Abstract: The spectral element method has been used extensively for the simulation of fluid flows. The resulting linear systems are often not amenable to direct methods of solution, and are especially ill-conditioned. Domain decomposition preconditioners, well adapted to the solution on parallel computers, are proposed and analyzed; both two and three space dimensions are considered.

Second-order elliptic equations are considered first, and the now well-developed theory of domain decomposition methods for finite elements is fully extended to spectral elements. This includes an analysis of exotic coarse spaces, which have proven necessary for the efficient solution of elliptic problems with large discontinuities in the coefficients, as well as a study of overlapping methods. Estimates of the condition numbers of the Schur complement restricted to an edge (in two dimensions) or to a face (in three dimensions) are also given; in particular, a fast method is designed and studied in full detail for problems with many subregions.

The Stokes problem, when restricted to the space of discrete divergence free velocities, is symmetric positive definite. A number of preconditioners are proposed, which are based on previous results for the scalar elliptic case, and new global models. The construction of a basis for the constrained velocity space is not required,and the resulting condition numbers grow only weakly with the degree $N$ and are independent of the number of subdomains.

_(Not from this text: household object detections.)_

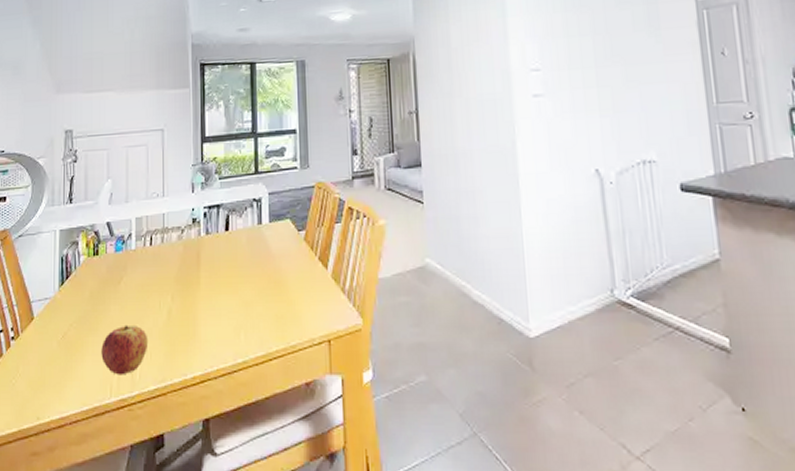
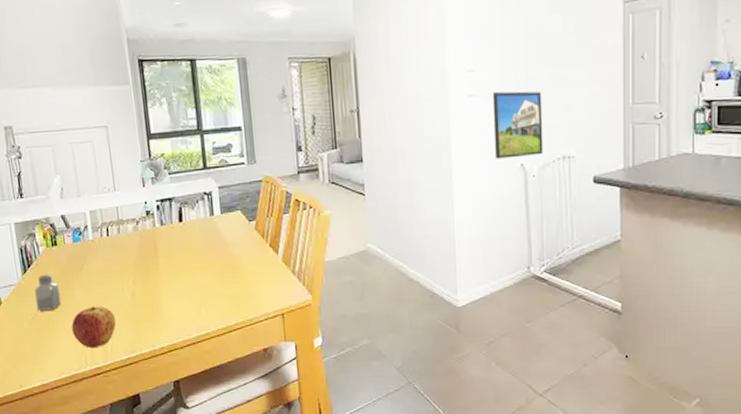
saltshaker: none [69,286,95,330] -> present [34,274,62,312]
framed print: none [559,90,620,164] -> present [492,91,544,159]

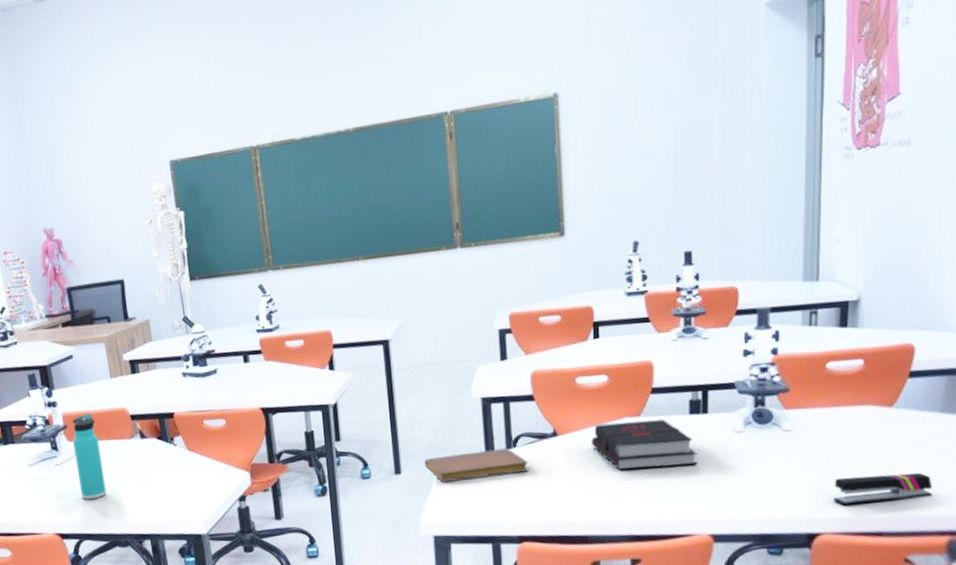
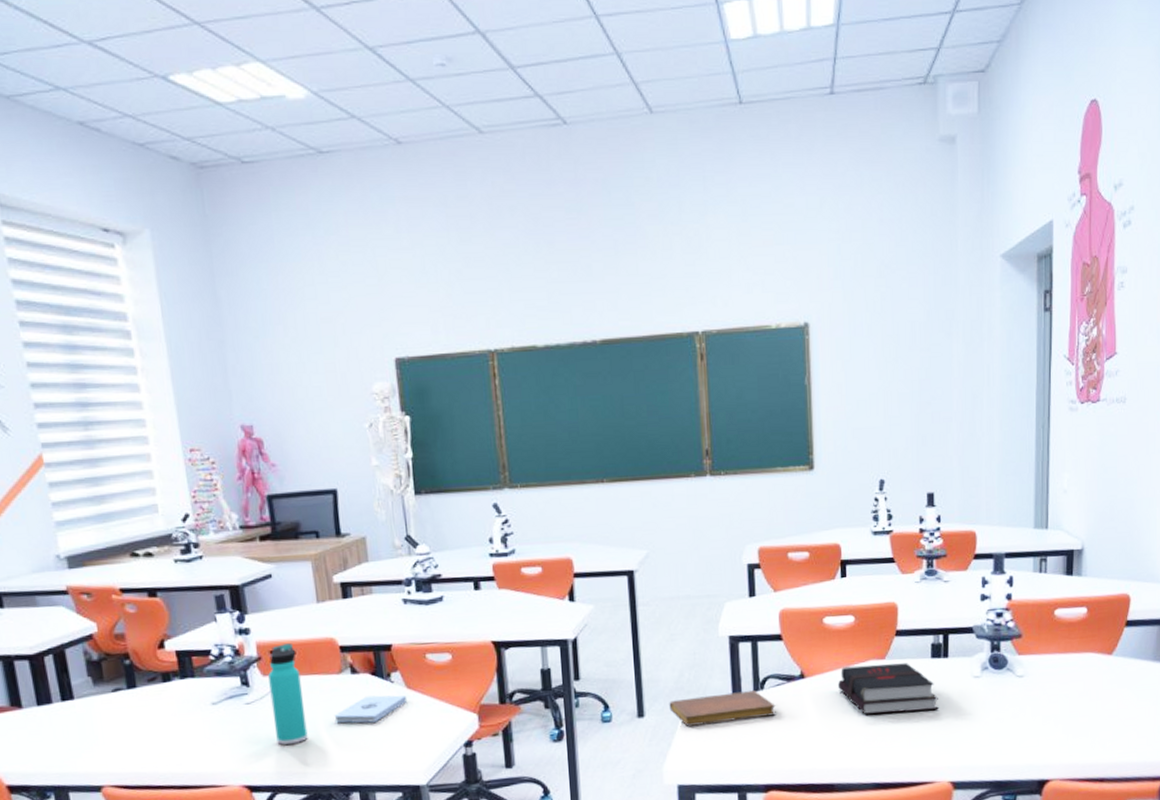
notepad: none [127,456,189,481] -> present [334,695,408,723]
stapler: present [832,472,933,506] -> none [1060,719,1146,752]

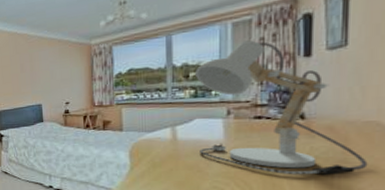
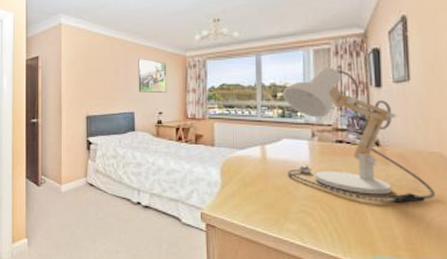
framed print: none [42,51,73,85] -> present [138,58,167,93]

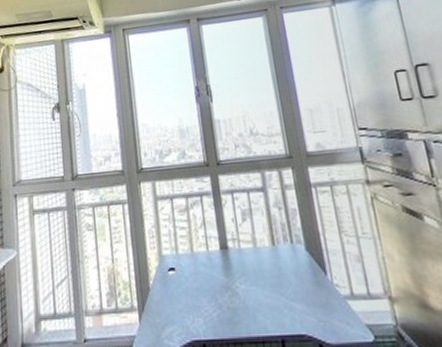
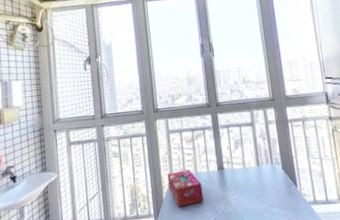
tissue box: none [154,248,203,299] -> present [167,170,204,207]

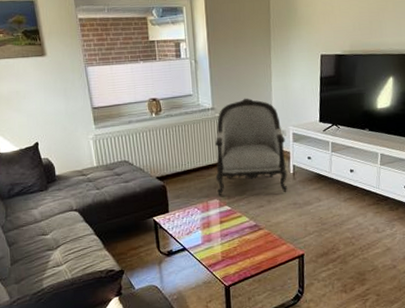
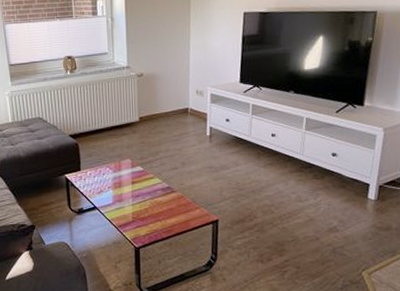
armchair: present [215,98,288,195] -> none [128,56,204,156]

We also consider the stationary Navier-Stokes equations, solved with Newton's method. In each iteration, a non-symmetric indefinite problem is solved using a Schwarz preconditioner. A new coarse space is proposed which satisfies the usual properties required by the elliptic theory, and also a specific $H^1$-approximation property. The rate of convergence of the algorithm grows only weakly with $N$, and does not depend on the number of subdomains, or the Newton step.

Finally, a hierarchical basis preconditioner for the mortar finite element method in two dimensions is proposed and analyzed. It is also further shown that the analysis of the symmetric positive definite preconditioner can also be applied to construct preconditioners for symmetric indefinite problems arising from second-order elliptic equations. Numerical results are presented for the Helmholtz equation.